- **BLOCO DE TEXTO**:
╭──
Linguagem e civilização no pensamento de Silvestre Pinheiro Ferreira

Charlatanismo e barbaridade no império das homonímias
versus substancialidade unívoca


Rodrigo Sobral Cunha


Notícia
Silvestre Pinheiro Ferreira nasceu em Lisboa no dia de São Silvestre a 31 de Dezembro de 1769 e aos catorze anos entrou para a Congregação do Oratório para fazer o Curso de Humanidades, que em nove anos percorria o conhecimento de todas as coisas, isto é, as respeitantes ao homem, ao mundo e a Deus e que o nosso filósofo haveria de conglobar na palavra Universo. Considerando a língua grega “o mais glorioso momento da perfeição do Espírito humano”, guiá-lo-ia a inspiração judaico-cristã, também leibniziana, de uma língua universal capaz de harmonizar os homens de todas as nações.
Terminava então no Ocidente o ciclo do clero e principiara a idade em que aparece a filosofia como experiência de liberdade enquanto reflexão sobre o Universo: em Silvestre Pinheiro Ferreira acharia assim a razão atlântica luso-brasileira o primeiro filósofo moderno e o iniciador do ciclo intelectual que sucedeu ao que teve no Padre António Vieira o momento mais significativo.
Na Alemanha, relacionou-se com os centros do saber e do poder ao longo de quase uma década, contactando até finais de 1808 com políticos, magistrados, académicos, artistas e particularmente com personalidades como Goethe, Herder, Fichte, Schelling, Karsten e Werner.
Coube-lhe o acto heróico de avisar o governo português dos planos de Napoleão para a Península Ibérica, conhecendo a perseguição pessoal do imperador dos franceses.
No Brasil, traduziu as Categorias de Aristóteles – correspondentes à ontologia e à epistemologia do filósofo lisbonense – para sistematização das Prelecções filosóficas sobre a teórica do discurso e da linguagem, a estética, a diceósina e a cosmologia (uma das primeiras obras editadas no Brasil pela Imprensa Régia a partir de 1813 e até 1820), achando no sistema categorial aristotélico “tudo quanto as luzes da moderna Filosofia talvez presumiriam ter descoberto, se as obras imortais daquele insigne Luminar da Grécia não estivessem, há tantos séculos, abertas à meditação e ensino do Universo”. Química, mecânica, cristalografia, botânica, zoologia, físico-matemáticas, termodinâmica, astronomia, história, etnografia, linguística, psicologia, pedagogia, comércio, direito, medicina – cumulativamente procurou Silvestre Pinheiro Ferreira adunar os saberes modernos aos antigos saberes segundo a taxinomia aristotélica, pelo menos, conforme veio a escrever, “em que nada falte do que a nenhum homem de uma educação liberal, é lícito ignorar”. Tanto as ciências dos reinos físicos e civis, como as ciências do reino intelectual (consoante as expressões do filósofo) são, com efeito, articuladas por ele – segundo as três categorias centrais da substância, da qualidade e da relação – em ordem à formação política, cósmica e espiritual do ser humano. Pela classificação das palavras segundo as dez categorias aristotélicas e mediante uma semiótica numérica, chega-se à gramática filosófica universal que há-de facultar a harmonização dos idiomas das diferentes nações na ecúmena do reino intelectual.
Decorrente de uma filosofia relacional, a noção silvestrina de ciência, pelo equilíbrio pentagonal de factos, nomenclatura, sistema, teoria e método, pela amplitude de conteúdos e horizontes, pelo conceito axial da ligação de todas as coisas no Universo, considera o conhecimento num grau de perfectibilidade que excede a compreensão moderna do mundo e coloca a inteligência perante a grandeza de um pensamento.
╰──
- **DADOS FORNECIDOS**:
╭──
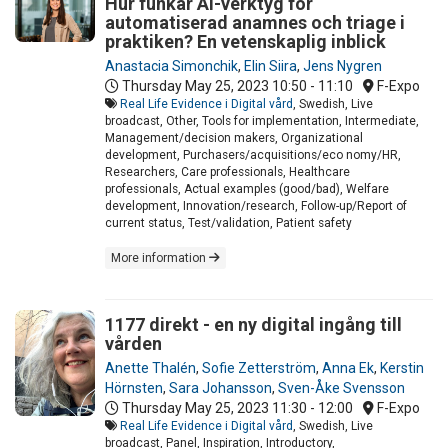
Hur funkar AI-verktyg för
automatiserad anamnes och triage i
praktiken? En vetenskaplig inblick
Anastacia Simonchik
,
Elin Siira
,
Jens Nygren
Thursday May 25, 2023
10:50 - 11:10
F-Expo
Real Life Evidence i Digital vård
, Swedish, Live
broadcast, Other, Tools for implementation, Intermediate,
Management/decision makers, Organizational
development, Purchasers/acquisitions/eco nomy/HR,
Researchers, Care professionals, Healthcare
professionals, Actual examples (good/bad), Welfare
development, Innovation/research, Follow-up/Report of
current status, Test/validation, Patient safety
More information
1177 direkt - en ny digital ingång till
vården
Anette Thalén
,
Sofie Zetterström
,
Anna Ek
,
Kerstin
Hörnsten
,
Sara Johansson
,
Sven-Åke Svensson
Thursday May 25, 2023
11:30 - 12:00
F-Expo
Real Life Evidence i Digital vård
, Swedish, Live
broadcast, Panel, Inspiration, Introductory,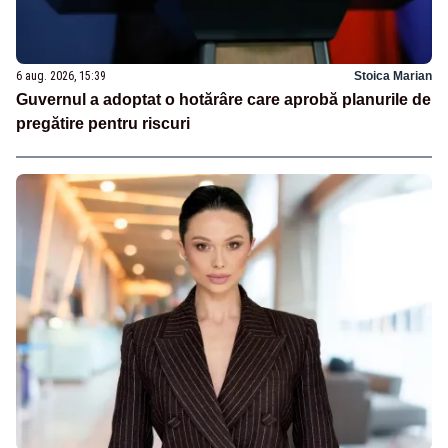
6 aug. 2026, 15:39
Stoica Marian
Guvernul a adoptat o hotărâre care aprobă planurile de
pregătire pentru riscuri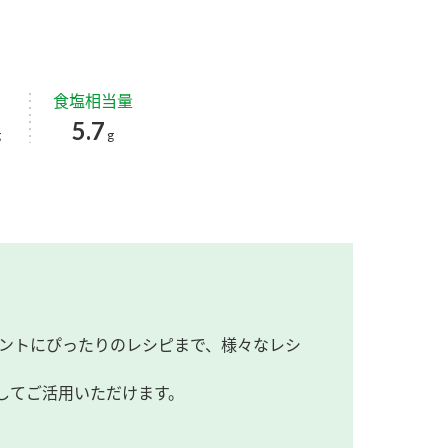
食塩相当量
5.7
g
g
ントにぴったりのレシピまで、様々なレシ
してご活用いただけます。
╰──
╭──
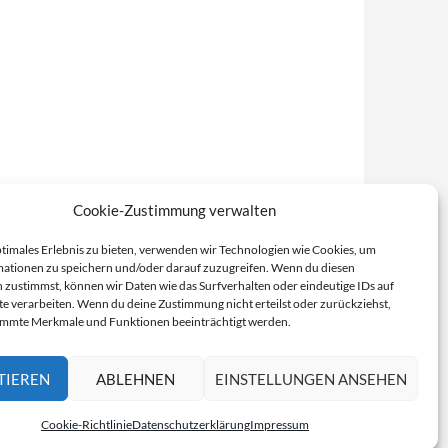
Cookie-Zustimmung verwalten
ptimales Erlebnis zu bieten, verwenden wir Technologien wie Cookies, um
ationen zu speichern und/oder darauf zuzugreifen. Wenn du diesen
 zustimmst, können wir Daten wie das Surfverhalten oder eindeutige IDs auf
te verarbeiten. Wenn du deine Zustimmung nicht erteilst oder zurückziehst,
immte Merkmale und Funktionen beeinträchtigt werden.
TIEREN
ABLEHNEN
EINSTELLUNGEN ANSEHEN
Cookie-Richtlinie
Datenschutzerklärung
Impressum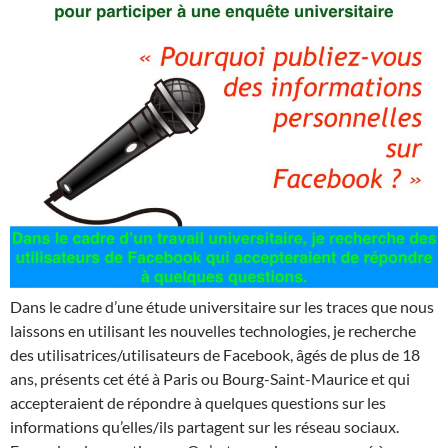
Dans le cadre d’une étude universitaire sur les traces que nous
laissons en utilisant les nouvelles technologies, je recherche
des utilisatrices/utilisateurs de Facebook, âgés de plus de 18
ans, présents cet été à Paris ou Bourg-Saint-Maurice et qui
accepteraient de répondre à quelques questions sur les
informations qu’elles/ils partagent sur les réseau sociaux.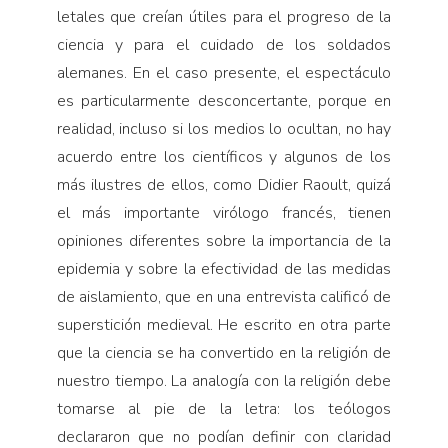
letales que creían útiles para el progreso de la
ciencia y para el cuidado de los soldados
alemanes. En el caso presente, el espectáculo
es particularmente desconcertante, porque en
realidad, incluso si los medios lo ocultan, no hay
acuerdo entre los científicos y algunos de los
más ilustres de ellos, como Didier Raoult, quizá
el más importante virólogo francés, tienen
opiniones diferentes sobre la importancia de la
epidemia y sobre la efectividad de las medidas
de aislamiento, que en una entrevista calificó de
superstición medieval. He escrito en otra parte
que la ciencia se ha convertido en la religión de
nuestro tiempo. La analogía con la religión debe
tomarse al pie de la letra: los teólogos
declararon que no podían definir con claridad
╰──
- **ENUNCIADO**:
Reproduza sem alterações o trecho do texto sobre Silvestre Pinheiro Ferreira que começa em “Terminava então no” e segue até “imperador dos franceses.”.

- **RESOLUÇÃO**:
Terminava então no Ocidente o ciclo do clero e principiara a idade em que aparece a filosofia como experiência de liberdade enquanto reflexão sobre o Universo: em Silvestre Pinheiro Ferreira acharia assim a razão atlântica luso-brasileira o primeiro filósofo moderno e o iniciador do ciclo intelectual que sucedeu ao que teve no Padre António Vieira o momento mais significativo.
Na Alemanha, relacionou-se com os centros do saber e do poder ao longo de quase uma década, contactando até finais de 1808 com políticos, magistrados, académicos, artistas e particularmente com personalidades como Goethe, Herder, Fichte, Schelling, Karsten e Werner.
Coube-lhe o acto heróico de avisar o governo português dos planos de Napoleão para a Península Ibérica, conhecendo a perseguição pessoal do imperador dos franceses.